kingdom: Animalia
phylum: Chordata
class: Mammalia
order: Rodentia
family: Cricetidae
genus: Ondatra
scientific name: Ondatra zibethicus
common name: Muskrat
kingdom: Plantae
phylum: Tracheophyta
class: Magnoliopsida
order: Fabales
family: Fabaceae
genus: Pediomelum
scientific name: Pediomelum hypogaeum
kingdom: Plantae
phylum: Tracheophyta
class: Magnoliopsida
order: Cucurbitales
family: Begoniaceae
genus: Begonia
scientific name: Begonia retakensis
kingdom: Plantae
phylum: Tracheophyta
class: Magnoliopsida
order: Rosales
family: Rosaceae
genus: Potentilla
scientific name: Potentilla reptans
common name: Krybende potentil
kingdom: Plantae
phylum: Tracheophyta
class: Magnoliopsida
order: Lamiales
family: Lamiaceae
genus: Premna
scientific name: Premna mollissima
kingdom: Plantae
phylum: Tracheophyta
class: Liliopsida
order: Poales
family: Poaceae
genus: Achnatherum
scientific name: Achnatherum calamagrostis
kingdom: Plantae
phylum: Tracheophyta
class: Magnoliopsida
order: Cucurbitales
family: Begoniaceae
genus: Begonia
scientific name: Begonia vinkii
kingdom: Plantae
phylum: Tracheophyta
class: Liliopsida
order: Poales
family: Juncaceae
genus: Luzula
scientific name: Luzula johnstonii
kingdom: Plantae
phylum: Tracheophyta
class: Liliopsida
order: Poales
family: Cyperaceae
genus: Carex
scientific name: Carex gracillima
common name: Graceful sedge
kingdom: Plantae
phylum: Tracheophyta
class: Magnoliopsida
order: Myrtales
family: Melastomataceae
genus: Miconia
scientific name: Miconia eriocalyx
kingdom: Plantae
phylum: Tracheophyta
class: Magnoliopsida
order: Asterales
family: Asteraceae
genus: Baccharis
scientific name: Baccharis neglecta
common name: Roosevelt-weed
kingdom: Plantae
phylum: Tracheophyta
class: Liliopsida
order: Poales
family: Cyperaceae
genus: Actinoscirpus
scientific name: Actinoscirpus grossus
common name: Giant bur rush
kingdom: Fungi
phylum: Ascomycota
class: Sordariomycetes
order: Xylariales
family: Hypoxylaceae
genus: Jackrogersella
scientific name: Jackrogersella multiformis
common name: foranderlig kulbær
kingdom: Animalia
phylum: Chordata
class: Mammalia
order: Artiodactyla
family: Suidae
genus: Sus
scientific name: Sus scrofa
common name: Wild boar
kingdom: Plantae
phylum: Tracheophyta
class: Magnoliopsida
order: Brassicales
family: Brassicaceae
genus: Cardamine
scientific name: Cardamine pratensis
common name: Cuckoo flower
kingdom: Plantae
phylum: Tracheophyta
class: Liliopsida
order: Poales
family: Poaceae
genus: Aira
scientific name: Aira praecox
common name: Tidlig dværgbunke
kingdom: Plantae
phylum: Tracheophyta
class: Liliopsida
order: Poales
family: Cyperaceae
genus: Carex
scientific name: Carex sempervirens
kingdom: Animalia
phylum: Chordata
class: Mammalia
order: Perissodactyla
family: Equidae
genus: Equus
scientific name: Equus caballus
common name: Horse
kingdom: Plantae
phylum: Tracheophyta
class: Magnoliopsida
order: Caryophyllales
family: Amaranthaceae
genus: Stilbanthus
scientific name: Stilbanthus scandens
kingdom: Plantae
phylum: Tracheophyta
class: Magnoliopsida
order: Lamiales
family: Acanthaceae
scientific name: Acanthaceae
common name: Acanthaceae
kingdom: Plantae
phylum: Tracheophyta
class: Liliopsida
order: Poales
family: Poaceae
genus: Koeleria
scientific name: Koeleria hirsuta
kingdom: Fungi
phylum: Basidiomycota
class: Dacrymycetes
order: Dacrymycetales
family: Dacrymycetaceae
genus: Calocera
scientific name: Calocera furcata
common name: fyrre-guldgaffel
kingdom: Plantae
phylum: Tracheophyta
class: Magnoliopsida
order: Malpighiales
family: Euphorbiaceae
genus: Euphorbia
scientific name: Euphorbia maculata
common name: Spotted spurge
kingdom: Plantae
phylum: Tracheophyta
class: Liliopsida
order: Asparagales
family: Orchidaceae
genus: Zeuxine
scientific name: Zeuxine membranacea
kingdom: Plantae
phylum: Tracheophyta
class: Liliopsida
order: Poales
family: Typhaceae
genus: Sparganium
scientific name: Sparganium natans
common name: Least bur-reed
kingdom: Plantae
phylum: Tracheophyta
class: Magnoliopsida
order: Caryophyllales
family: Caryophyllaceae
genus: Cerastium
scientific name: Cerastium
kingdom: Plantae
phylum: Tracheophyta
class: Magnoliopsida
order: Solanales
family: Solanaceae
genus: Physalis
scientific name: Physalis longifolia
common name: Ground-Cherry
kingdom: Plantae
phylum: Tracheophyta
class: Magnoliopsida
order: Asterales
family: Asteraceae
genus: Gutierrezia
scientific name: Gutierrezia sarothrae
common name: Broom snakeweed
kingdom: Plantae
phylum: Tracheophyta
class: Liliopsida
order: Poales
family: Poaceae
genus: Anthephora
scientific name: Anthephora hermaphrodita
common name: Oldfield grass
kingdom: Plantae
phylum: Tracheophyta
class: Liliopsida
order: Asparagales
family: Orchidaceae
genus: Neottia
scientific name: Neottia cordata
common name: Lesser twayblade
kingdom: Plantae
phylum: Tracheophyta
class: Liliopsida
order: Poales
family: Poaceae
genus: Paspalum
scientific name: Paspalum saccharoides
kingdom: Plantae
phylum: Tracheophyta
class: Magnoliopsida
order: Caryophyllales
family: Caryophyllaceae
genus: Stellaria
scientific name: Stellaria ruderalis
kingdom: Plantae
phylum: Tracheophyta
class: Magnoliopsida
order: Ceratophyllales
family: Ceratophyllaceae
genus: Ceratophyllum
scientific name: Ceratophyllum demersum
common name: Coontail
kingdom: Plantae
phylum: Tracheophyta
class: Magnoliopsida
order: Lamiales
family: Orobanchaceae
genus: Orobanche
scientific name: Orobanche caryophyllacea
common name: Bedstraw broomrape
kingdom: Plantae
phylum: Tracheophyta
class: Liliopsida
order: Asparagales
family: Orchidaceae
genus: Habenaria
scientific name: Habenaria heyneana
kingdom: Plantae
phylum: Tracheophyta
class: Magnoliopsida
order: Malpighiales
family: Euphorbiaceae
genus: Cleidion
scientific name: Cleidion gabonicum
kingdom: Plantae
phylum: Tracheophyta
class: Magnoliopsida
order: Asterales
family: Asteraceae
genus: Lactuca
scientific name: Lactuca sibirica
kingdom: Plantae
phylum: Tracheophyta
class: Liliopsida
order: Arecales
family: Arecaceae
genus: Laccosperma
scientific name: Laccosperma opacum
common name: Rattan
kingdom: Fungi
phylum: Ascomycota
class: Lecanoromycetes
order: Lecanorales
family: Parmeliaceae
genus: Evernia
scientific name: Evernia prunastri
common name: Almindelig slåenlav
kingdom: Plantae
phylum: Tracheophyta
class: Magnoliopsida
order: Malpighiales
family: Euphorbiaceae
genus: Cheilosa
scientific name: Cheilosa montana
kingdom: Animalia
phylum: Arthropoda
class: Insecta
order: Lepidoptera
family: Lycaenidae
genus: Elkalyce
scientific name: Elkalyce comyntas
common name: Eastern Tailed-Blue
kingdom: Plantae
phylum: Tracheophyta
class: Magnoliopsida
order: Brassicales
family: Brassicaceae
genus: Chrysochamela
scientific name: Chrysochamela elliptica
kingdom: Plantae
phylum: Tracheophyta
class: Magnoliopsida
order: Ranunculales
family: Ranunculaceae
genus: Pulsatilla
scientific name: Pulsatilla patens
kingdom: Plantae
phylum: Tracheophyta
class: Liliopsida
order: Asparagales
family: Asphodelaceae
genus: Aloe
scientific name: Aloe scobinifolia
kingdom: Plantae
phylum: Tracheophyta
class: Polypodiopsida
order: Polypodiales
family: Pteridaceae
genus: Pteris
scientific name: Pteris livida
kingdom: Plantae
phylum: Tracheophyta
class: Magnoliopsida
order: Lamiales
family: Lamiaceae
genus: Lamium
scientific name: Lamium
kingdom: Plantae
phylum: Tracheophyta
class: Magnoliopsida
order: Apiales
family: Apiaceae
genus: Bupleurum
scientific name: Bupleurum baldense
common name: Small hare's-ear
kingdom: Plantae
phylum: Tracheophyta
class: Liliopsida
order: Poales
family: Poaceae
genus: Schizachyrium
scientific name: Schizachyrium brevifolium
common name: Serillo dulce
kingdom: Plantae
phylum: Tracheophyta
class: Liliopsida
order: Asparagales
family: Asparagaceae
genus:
####################
WRITTEN REQUEST | Recast the items, from the start up to and including the line with "scientific name: Begonia retakensis", as a two-column CSV with the columns field and value. Give one row per line, put each entry in its own quoted field, and replace any line breaks with spaces.

FULL OUTPUT |
field,value
"kingdom:","Animalia"
"phylum:","Chordata"
"class:","Mammalia"
"order:","Rodentia"
"family:","Cricetidae"
"genus:","Ondatra"
"scientific name:","Ondatra zibethicus"
"common name:","Muskrat"
"kingdom:","Plantae"
"phylum:","Tracheophyta"
"class:","Magnoliopsida"
"order:","Fabales"
"family:","Fabaceae"
"genus:","Pediomelum"
"scientific name:","Pediomelum hypogaeum"
"kingdom:","Plantae"
"phylum:","Tracheophyta"
"class:","Magnoliopsida"
"order:","Cucurbitales"
"family:","Begoniaceae"
"genus:","Begonia"
"scientific name:","Begonia retakensis"